Stored data:
■ ■ ■
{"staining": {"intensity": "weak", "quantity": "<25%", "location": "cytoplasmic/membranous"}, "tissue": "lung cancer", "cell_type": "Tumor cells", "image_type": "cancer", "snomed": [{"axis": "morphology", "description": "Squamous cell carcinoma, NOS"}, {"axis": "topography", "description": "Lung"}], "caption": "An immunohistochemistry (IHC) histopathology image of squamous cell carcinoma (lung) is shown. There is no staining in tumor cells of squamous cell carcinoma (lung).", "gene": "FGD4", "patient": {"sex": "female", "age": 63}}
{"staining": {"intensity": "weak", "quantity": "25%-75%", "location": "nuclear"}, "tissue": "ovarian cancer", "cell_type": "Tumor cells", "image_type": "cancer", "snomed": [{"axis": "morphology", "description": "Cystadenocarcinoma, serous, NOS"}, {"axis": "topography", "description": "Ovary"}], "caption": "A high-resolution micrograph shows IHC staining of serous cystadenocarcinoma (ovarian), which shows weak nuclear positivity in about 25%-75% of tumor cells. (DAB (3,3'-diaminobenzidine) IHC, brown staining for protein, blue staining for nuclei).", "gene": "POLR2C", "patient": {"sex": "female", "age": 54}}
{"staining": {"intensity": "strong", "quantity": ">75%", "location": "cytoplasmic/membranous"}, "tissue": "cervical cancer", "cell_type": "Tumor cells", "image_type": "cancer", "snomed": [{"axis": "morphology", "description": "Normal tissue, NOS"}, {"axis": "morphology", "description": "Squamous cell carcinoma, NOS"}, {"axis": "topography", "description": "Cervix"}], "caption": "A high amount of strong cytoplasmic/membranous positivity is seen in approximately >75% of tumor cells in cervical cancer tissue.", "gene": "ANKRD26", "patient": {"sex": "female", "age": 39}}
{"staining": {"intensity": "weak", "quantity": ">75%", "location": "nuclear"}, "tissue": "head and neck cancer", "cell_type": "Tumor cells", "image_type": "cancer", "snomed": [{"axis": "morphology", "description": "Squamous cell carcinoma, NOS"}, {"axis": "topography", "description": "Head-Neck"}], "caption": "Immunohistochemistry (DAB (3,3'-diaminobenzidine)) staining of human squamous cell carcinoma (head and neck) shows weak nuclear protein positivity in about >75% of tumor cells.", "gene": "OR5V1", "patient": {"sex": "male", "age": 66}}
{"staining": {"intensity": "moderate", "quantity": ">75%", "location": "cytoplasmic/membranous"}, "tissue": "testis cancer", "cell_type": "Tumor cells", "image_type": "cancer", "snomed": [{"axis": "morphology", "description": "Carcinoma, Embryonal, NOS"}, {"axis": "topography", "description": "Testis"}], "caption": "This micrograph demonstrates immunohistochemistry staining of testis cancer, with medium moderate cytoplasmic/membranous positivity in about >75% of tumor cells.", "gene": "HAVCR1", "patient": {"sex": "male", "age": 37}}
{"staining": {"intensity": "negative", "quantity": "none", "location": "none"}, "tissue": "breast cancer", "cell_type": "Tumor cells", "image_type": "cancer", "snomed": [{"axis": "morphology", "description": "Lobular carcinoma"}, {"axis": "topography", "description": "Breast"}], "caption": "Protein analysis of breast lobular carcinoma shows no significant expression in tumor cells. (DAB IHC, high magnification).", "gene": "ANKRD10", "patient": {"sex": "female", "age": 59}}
■ ■ ■
● **What is needed**: Set down exactly, and only, the lines of the data above from the line containing "(DAB (3,3'-diaminobenzidine)) staining" through the last one.

● **Expected answer**:
{"staining": {"intensity": "weak", "quantity": ">75%", "location": "nuclear"}, "tissue": "head and neck cancer", "cell_type": "Tumor cells", "image_type": "cancer", "snomed": [{"axis": "morphology", "description": "Squamous cell carcinoma, NOS"}, {"axis": "topography", "description": "Head-Neck"}], "caption": "Immunohistochemistry (DAB (3,3'-diaminobenzidine)) staining of human squamous cell carcinoma (head and neck) shows weak nuclear protein positivity in about >75% of tumor cells.", "gene": "OR5V1", "patient": {"sex": "male", "age": 66}}
{"staining": {"intensity": "moderate", "quantity": ">75%", "location": "cytoplasmic/membranous"}, "tissue": "testis cancer", "cell_type": "Tumor cells", "image_type": "cancer", "snomed": [{"axis": "morphology", "description": "Carcinoma, Embryonal, NOS"}, {"axis": "topography", "description": "Testis"}], "caption": "This micrograph demonstrates immunohistochemistry staining of testis cancer, with medium moderate cytoplasmic/membranous positivity in about >75% of tumor cells.", "gene": "HAVCR1", "patient": {"sex": "male", "age": 37}}
{"staining": {"intensity": "negative", "quantity": "none", "location": "none"}, "tissue": "breast cancer", "cell_type": "Tumor cells", "image_type": "cancer", "snomed": [{"axis": "morphology", "description": "Lobular carcinoma"}, {"axis": "topography", "description": "Breast"}], "caption": "Protein analysis of breast lobular carcinoma shows no significant expression in tumor cells. (DAB IHC, high magnification).", "gene": "ANKRD10", "patient": {"sex": "female", "age": 59}}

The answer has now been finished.